C’est en ce jeudi 7 mai 2026, que plusieurs classes du lycée Pierre de Coubertin, à Meaux, se sont rendues au Struthof, le seul camp de concentration, existant en France, en Alsace, à 50 kilomètres de Strasbourg, 800 mètres d’altitude. Les Classes de 1CIEL1 et 2 ( cybersécurité, informatique et réseaux électroniques) ainsi que quelques élèves de 1MELEC1 (métiers de l’électricité et de ses environnements connectés) étaient accompagnés de de leur professeure d’Histoire-Géographie, Mme Liagre, ainsi que de leur professeure d’Anglais, Mme Desprat, de leur professeur d’atelier, M Serpette et de leur proviseure-adjointe, Mme Bochet-Mercier.
Ayant été préparés à cette visite, les élèves n’ignoraient pas que ce camp avait été construit par les nazis, sur une ancienne station de ski, au cœur de la forêt vosgienne. Décision prise par le colonel SS Blomberg, d’ériger un camp d’une superficie de 4.5 hectares, comportant 18 baraquements. Commencé le 21 mai 1941, avec l’arrivée de 300 détenus, en majorité allemands, provenant du camp de Sachsenhausen, il devait comporter 2000 déportés. En réalité, c’est 6000 malheureux, de tous horizons, qui s’y trouvaient, au cours de l’été 1944. La raison de l’implantation de ce camp ? La découverte, en septembre 1940, par les nazis, d’un filon de granite rose, sur le mont Louise, à proximité de Natzwiller. Le but étant de l’exploiter, au profit du Reich.

C’est dans ce contexte que tous les élèves se rendirent au cimetière, plus précisément, devant la stèle, haute de 40 m. Cette stèle symbolise une flamme du crématoire, dans laquelle se trouve un déporté ou plutôt son esprit dont les membres sont allongés. Le corps part en poussière mais l’esprit survit. Dominant le camp, elle nous rappelle, sans cesse, les horreurs qu’ont endurées les déportés. 17 000 personnes y ont perdu la vie.

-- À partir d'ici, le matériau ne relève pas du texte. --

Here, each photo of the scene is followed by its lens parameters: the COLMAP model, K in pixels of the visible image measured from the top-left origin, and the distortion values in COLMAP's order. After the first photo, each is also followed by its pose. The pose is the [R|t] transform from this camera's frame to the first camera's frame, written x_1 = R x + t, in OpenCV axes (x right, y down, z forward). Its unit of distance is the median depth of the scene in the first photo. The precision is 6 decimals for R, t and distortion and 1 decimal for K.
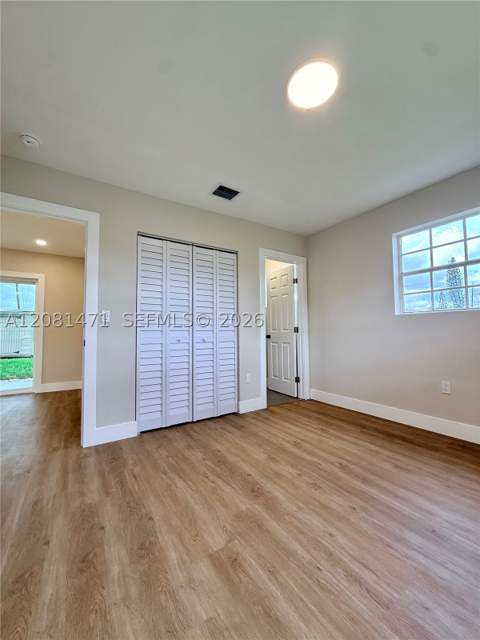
lens RADIAL K [[255.2, 0, 243.2], [0, 255.2, 316.7], [0, 0, 1]] dist [-0.001826, 0.000003]
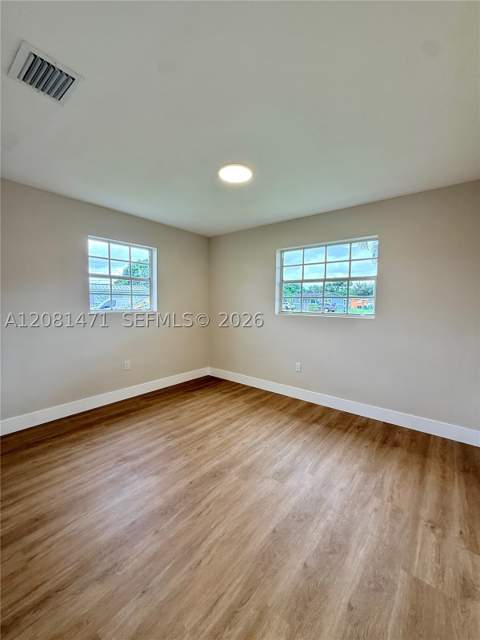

Les élèves se sont recueillis pour faire une minute de silence, en hommage à toutes ces vies sacrifiées, au nom d’une politique barbare. Puis, ils ont chanté la Marseillaise, avec la permission du centre européen du résistant déporté. Moment fort, à la veille de la date anniversaire de la capitulation allemande.
Ensuite, ils se sont rendus dans les différentes parties du camp : le musée où nombre de vestiges des déportés sont exposés comme les vêtements, les galoches, les châlits dans lesquels dormaient les déportés et de nombreux témoignages, illustrés de dessins réalisés par le déporté Henri Gayot.
Aussi, ils ont pu prendre conscience de la barbarie nazie, en visitant le four crématoire qui alimentait en eau chaude, les douches, situées juste à côté, en faisant brûler les corps…La table de dissection ou les prisons dont certaines, très petites ne permettaient pas de s’allonger ni de se tenir debout. Les élèves ont pu voir le chevalet de bastonnade qui faisait office de torture, lorsqu’un déporté se faisait frapper durement à coups de bâton et que les autres, spectateurs, ne pouvaient pas réagir, au risque de leur vie, ainsi que la potence.
Enfin, en remontant vers la sortie, ils ont pris conscience de la pente que les déportés devaient monter tous les matins, pour un appel, sur les premières terrasses, avec 600 calories, dans le ventre, par jour. Un appel qui pouvait durer jusqu’à quatre heures, sans bouger, avec des vêtements peu chauds, en plein hiver. Ce camp est le premier camp découvert, par les Américains, le 25 novembre 1944. Les Russes découvriront l’horreur des camps d’extermination en pénétrant dans celui de Majdanek, situé en Pologne, le 24 juillet 1944.
C’est ainsi que s’acheva notre visite du Struthof. Les objets et bâtiments sont des témoignages et les preuves d’une souffrance endurée et d’une barbarie sans nom. Les élèves, porteurs de ce savoir, pourront, à leur tour, témoigner de ce qu’ils ont vu, au Struthof.
Churchill : « Un peuple qui oublie son passé se condamne à le revivre »
Cette sortie n’aurait pu se faire sans la libéralité de la mairie de Meaux, pour avoir permis aux élèves de visiter ce camp gratuitement. Nous l’en remercions, chaleureusement.
Merci à Mme Liagre, professeure de Lettres-Histoire pour avoir organisé cette sortie.